A guy in the back of the room interrupted. “I’m sorry, are you inviting us to a sportsball game?” I took a closer look at him—he was deeply tan, had fluffy good hair, and wore a goddamn blazer with elbow patches.
“Not sportsball—I don’t actually know what sportsball is—this is basketball.”
“So you throw a round object through a hoop?”
Lakshmi blinked. “Yeah. That is a description of basketball, Milo.”
Milo leaned back in his chair. “And you think this is a worthwhile use of your time? I mean, you’re inviting us to this—don’t you think this culture puts too much emphasis on sports and not enough emphasis on things that actually matter?”
Lakshmi stammered a bit. I looked at Ms. Banks, who was trying to ignore all of it.
Milo kept going. “Are you aware that studies have shown that there’s no link between athletic achievement and success in college?”
“I don’t think that’s true—”
“So you just don’t believe in peer-reviewed studies, then? Is that it? I’m sorry, do you have a background as a social scientist? I guess I missed that part of our education here.”

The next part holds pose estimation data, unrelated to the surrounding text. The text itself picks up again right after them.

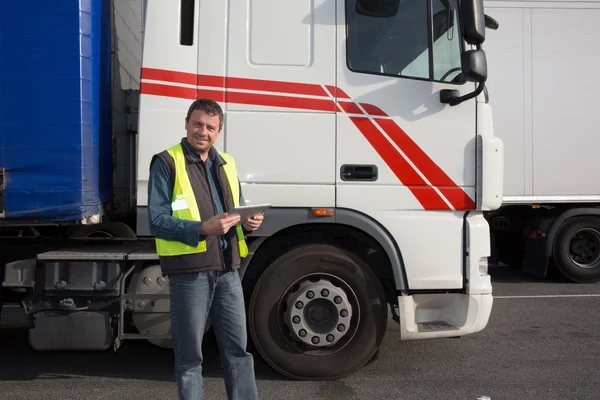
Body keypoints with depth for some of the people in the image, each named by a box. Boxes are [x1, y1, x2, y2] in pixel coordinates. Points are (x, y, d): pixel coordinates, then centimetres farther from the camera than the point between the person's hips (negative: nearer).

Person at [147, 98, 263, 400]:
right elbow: (157, 221, -12)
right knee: (190, 356, 8)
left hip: (227, 270, 6)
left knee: (238, 347, 12)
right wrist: (202, 229, -25)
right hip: (189, 272, -5)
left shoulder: (226, 164, 14)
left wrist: (249, 222, -1)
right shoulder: (166, 163, -5)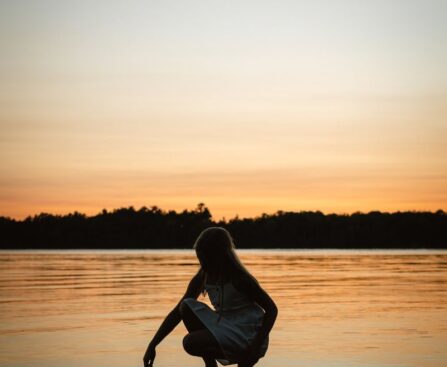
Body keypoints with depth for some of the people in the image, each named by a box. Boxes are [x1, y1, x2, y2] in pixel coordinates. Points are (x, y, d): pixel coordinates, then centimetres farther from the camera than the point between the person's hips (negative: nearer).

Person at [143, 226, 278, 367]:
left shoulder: (240, 279, -19)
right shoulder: (202, 279, -1)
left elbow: (272, 309, -15)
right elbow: (177, 312, 1)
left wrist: (257, 346, -25)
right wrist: (152, 345, -5)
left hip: (247, 338, -7)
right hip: (226, 331, 7)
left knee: (191, 343, -23)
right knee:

“I’m just inviting people to a basketball game—”
“Why are you changing the subject?”
“I’m not changing the subject.”
“The subject is do you believe in peer-reviewed studies? Are you a believer in science?” Milo chopped his hand in front of him like he was slicing her down with a mental katana. “Clearly there is research out there. That research shows no link between athletics and academic achievement, and yet you would bury your head in the sand and have us all celebrate you. For what? For your ability to throw a round object through a hoop? Can anyone think of a more useless waste of our time?”
Lakshmi twitched a bit, biting her lip.
God, what an asshole.
Sixteen heads swiveled toward me. Oh, had those words come out of my mouth?
Why yes. Yes they had. See, there was a way to make the class hate me more.